Pictures do not belong in the copy; print every entry exactly as it stands.

(Dataset items)
_ _ _ _ _ _ _
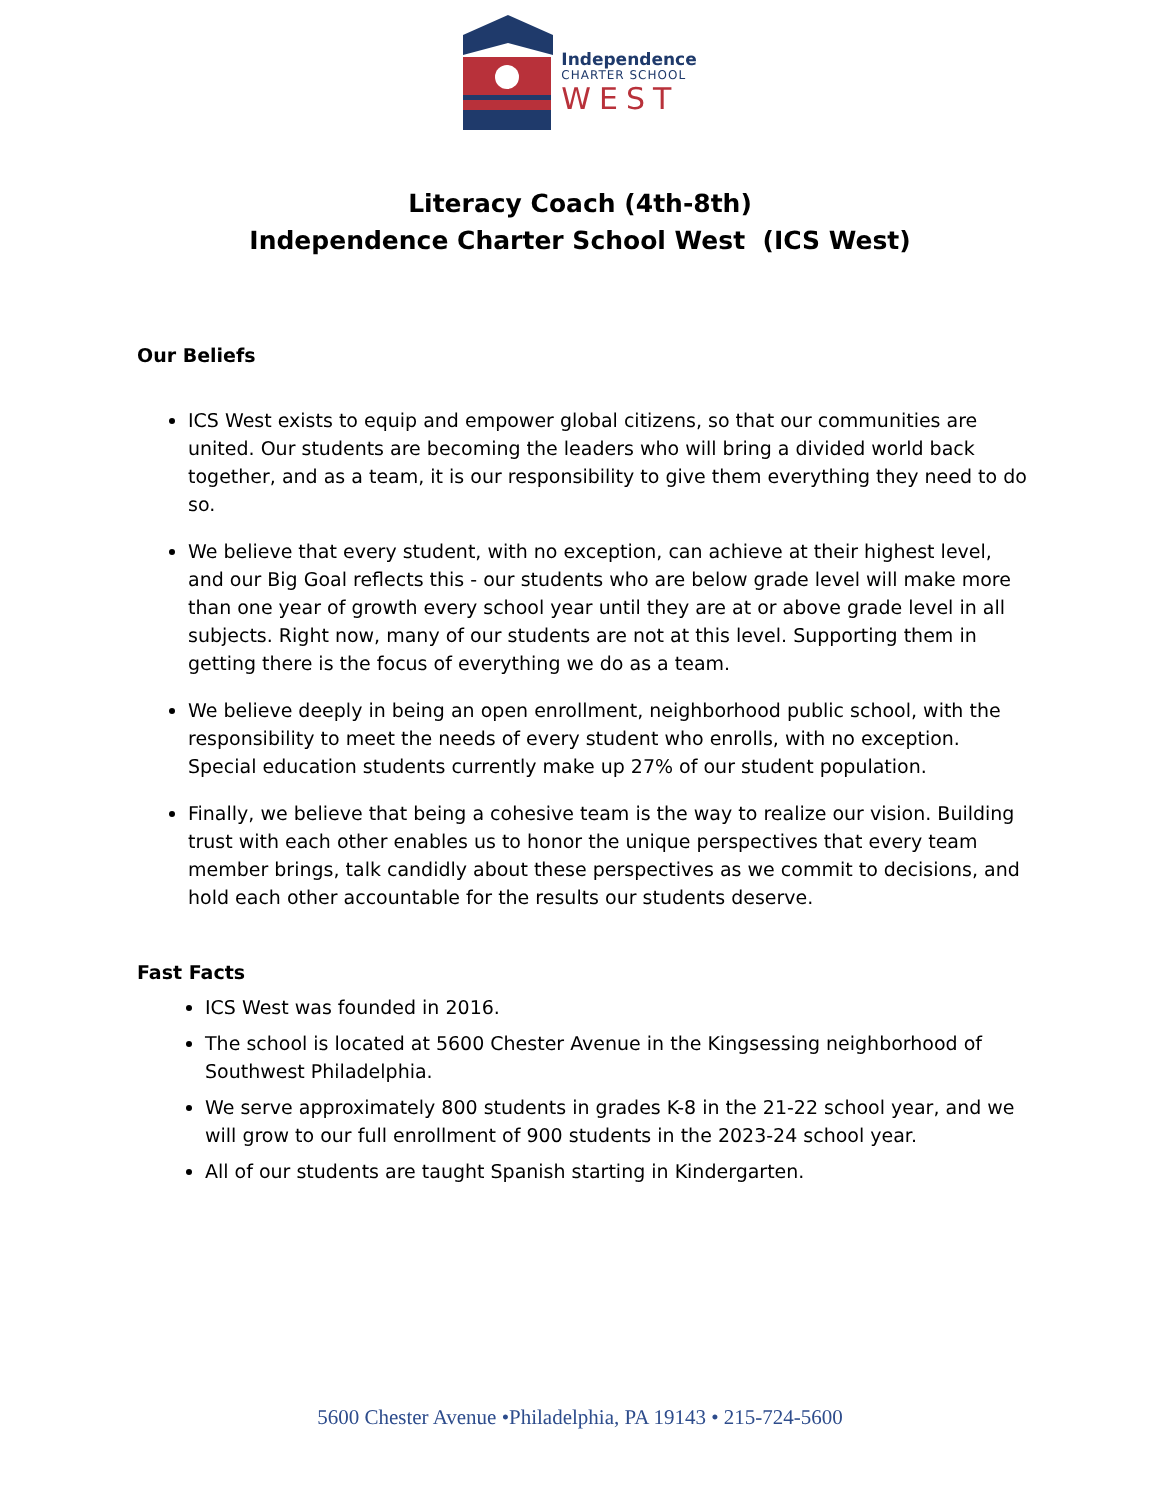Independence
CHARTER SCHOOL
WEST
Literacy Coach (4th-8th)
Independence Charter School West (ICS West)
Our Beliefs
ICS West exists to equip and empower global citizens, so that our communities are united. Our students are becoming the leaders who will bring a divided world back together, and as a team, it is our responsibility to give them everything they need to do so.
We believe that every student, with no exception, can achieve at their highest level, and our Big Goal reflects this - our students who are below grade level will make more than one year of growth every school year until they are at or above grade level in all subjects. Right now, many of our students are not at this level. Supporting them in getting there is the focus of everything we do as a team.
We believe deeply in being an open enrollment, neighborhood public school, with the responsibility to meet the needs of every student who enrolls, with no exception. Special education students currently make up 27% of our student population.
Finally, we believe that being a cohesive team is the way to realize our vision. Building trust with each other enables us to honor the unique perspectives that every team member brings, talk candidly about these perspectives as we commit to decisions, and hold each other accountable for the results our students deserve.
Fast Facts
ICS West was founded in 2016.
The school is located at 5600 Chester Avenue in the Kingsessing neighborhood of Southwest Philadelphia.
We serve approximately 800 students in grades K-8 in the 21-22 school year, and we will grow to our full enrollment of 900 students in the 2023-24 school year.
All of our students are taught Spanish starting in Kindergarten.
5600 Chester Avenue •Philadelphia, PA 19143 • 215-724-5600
_ _ _ _ _ _ _
Response below:
Independence
CHARTER SCHOOL
WEST
Literacy Coach (4th-8th)
Independence Charter School West (ICS West)
Our Beliefs
ICS West exists to equip and empower global citizens, so that our communities are united. Our students are becoming the leaders who will bring a divided world back together, and as a team, it is our responsibility to give them everything they need to do so.
We believe that every student, with no exception, can achieve at their highest level, and our Big Goal reflects this - our students who are below grade level will make more than one year of growth every school year until they are at or above grade level in all subjects. Right now, many of our students are not at this level. Supporting them in getting there is the focus of everything we do as a team.
We believe deeply in being an open enrollment, neighborhood public school, with the responsibility to meet the needs of every student who enrolls, with no exception. Special education students currently make up 27% of our student population.
Finally, we believe that being a cohesive team is the way to realize our vision. Building trust with each other enables us to honor the unique perspectives that every team member brings, talk candidly about these perspectives as we commit to decisions, and hold each other accountable for the results our students deserve.
Fast Facts
ICS West was founded in 2016.
The school is located at 5600 Chester Avenue in the Kingsessing neighborhood of Southwest Philadelphia.
We serve approximately 800 students in grades K-8 in the 21-22 school year, and we will grow to our full enrollment of 900 students in the 2023-24 school year.
All of our students are taught Spanish starting in Kindergarten.
5600 Chester Avenue •Philadelphia, PA 19143 • 215-724-5600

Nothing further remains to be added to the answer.